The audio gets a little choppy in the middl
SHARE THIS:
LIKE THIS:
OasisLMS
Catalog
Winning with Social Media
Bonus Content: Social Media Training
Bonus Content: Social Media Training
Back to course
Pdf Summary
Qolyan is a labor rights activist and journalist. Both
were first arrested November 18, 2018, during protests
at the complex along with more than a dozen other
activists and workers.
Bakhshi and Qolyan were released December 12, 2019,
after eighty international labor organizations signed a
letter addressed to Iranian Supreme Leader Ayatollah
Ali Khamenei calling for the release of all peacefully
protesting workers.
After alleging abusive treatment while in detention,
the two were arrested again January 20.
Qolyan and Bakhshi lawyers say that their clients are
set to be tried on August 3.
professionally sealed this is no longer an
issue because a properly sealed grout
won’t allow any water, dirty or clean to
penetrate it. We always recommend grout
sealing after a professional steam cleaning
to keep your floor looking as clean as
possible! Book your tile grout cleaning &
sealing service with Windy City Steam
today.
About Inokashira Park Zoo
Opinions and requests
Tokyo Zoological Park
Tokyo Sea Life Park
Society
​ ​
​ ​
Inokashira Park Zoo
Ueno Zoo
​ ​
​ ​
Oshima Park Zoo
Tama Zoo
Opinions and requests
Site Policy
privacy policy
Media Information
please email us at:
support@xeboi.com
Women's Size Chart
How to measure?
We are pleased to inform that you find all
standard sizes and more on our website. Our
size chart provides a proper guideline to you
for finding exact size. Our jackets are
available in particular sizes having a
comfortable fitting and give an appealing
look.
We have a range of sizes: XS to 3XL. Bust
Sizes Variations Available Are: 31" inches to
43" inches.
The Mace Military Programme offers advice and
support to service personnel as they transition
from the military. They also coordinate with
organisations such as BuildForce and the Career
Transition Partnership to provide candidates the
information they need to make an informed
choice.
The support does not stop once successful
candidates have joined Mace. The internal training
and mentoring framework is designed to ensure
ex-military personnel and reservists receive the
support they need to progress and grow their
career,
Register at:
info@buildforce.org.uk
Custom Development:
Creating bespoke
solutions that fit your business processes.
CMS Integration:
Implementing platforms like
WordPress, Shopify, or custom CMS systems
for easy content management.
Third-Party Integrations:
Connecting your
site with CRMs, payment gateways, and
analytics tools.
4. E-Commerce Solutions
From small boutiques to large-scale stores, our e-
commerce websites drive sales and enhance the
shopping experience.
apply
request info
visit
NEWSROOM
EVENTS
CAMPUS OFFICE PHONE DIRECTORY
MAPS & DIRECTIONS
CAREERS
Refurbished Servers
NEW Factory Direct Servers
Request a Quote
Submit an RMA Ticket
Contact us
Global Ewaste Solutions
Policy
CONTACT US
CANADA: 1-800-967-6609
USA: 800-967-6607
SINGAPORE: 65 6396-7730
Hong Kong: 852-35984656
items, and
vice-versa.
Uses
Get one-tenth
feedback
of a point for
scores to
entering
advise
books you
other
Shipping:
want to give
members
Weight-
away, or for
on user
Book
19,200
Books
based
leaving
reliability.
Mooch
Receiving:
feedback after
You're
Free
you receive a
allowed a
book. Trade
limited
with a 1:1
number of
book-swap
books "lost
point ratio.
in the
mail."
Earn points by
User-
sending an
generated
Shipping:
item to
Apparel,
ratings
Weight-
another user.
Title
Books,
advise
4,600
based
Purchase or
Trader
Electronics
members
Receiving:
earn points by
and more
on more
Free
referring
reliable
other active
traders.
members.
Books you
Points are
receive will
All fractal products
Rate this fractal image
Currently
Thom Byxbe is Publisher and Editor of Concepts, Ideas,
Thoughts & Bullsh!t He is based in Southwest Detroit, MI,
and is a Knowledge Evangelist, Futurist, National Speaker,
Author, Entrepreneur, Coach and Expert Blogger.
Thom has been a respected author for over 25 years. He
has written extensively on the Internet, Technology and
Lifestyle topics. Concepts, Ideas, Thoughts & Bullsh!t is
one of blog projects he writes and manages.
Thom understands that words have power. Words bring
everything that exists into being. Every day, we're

* PROBLEM TO WORK ON *
Every entry shown above should be written out again without a single difference.

* RESULT *
The audio gets a little choppy in the middl
SHARE THIS:
LIKE THIS:
OasisLMS
Catalog
Winning with Social Media
Bonus Content: Social Media Training
Bonus Content: Social Media Training
Back to course
Pdf Summary
Qolyan is a labor rights activist and journalist. Both
were first arrested November 18, 2018, during protests
at the complex along with more than a dozen other
activists and workers.
Bakhshi and Qolyan were released December 12, 2019,
after eighty international labor organizations signed a
letter addressed to Iranian Supreme Leader Ayatollah
Ali Khamenei calling for the release of all peacefully
protesting workers.
After alleging abusive treatment while in detention,
the two were arrested again January 20.
Qolyan and Bakhshi lawyers say that their clients are
set to be tried on August 3.
professionally sealed this is no longer an
issue because a properly sealed grout
won’t allow any water, dirty or clean to
penetrate it. We always recommend grout
sealing after a professional steam cleaning
to keep your floor looking as clean as
possible! Book your tile grout cleaning &
sealing service with Windy City Steam
today.
About Inokashira Park Zoo
Opinions and requests
Tokyo Zoological Park
Tokyo Sea Life Park
Society
​ ​
​ ​
Inokashira Park Zoo
Ueno Zoo
​ ​
​ ​
Oshima Park Zoo
Tama Zoo
Opinions and requests
Site Policy
privacy policy
Media Information
please email us at:
support@xeboi.com
Women's Size Chart
How to measure?
We are pleased to inform that you find all
standard sizes and more on our website. Our
size chart provides a proper guideline to you
for finding exact size. Our jackets are
available in particular sizes having a
comfortable fitting and give an appealing
look.
We have a range of sizes: XS to 3XL. Bust
Sizes Variations Available Are: 31" inches to
43" inches.
The Mace Military Programme offers advice and
support to service personnel as they transition
from the military. They also coordinate with
organisations such as BuildForce and the Career
Transition Partnership to provide candidates the
information they need to make an informed
choice.
The support does not stop once successful
candidates have joined Mace. The internal training
and mentoring framework is designed to ensure
ex-military personnel and reservists receive the
support they need to progress and grow their
career,
Register at:
info@buildforce.org.uk
Custom Development:
Creating bespoke
solutions that fit your business processes.
CMS Integration:
Implementing platforms like
WordPress, Shopify, or custom CMS systems
for easy content management.
Third-Party Integrations:
Connecting your
site with CRMs, payment gateways, and
analytics tools.
4. E-Commerce Solutions
From small boutiques to large-scale stores, our e-
commerce websites drive sales and enhance the
shopping experience.
apply
request info
visit
NEWSROOM
EVENTS
CAMPUS OFFICE PHONE DIRECTORY
MAPS & DIRECTIONS
CAREERS
Refurbished Servers
NEW Factory Direct Servers
Request a Quote
Submit an RMA Ticket
Contact us
Global Ewaste Solutions
Policy
CONTACT US
CANADA: 1-800-967-6609
USA: 800-967-6607
SINGAPORE: 65 6396-7730
Hong Kong: 852-35984656
items, and
vice-versa.
Uses
Get one-tenth
feedback
of a point for
scores to
entering
advise
books you
other
Shipping:
want to give
members
Weight-
away, or for
on user
Book
19,200
Books
based
leaving
reliability.
Mooch
Receiving:
feedback after
You're
Free
you receive a
allowed a
book. Trade
limited
with a 1:1
number of
book-swap
books "lost
point ratio.
in the
mail."
Earn points by
User-
sending an
generated
Shipping:
item to
Apparel,
ratings
Weight-
another user.
Title
Books,
advise
4,600
based
Purchase or
Trader
Electronics
members
Receiving:
earn points by
and more
on more
Free
referring
reliable
other active
traders.
members.
Books you
Points are
receive will
All fractal products
Rate this fractal image
Currently
Thom Byxbe is Publisher and Editor of Concepts, Ideas,
Thoughts & Bullsh!t He is based in Southwest Detroit, MI,
and is a Knowledge Evangelist, Futurist, National Speaker,
Author, Entrepreneur, Coach and Expert Blogger.
Thom has been a respected author for over 25 years. He
has written extensively on the Internet, Technology and
Lifestyle topics. Concepts, Ideas, Thoughts & Bullsh!t is
one of blog projects he writes and manages.
Thom understands that words have power. Words bring
everything that exists into being. Every day, we're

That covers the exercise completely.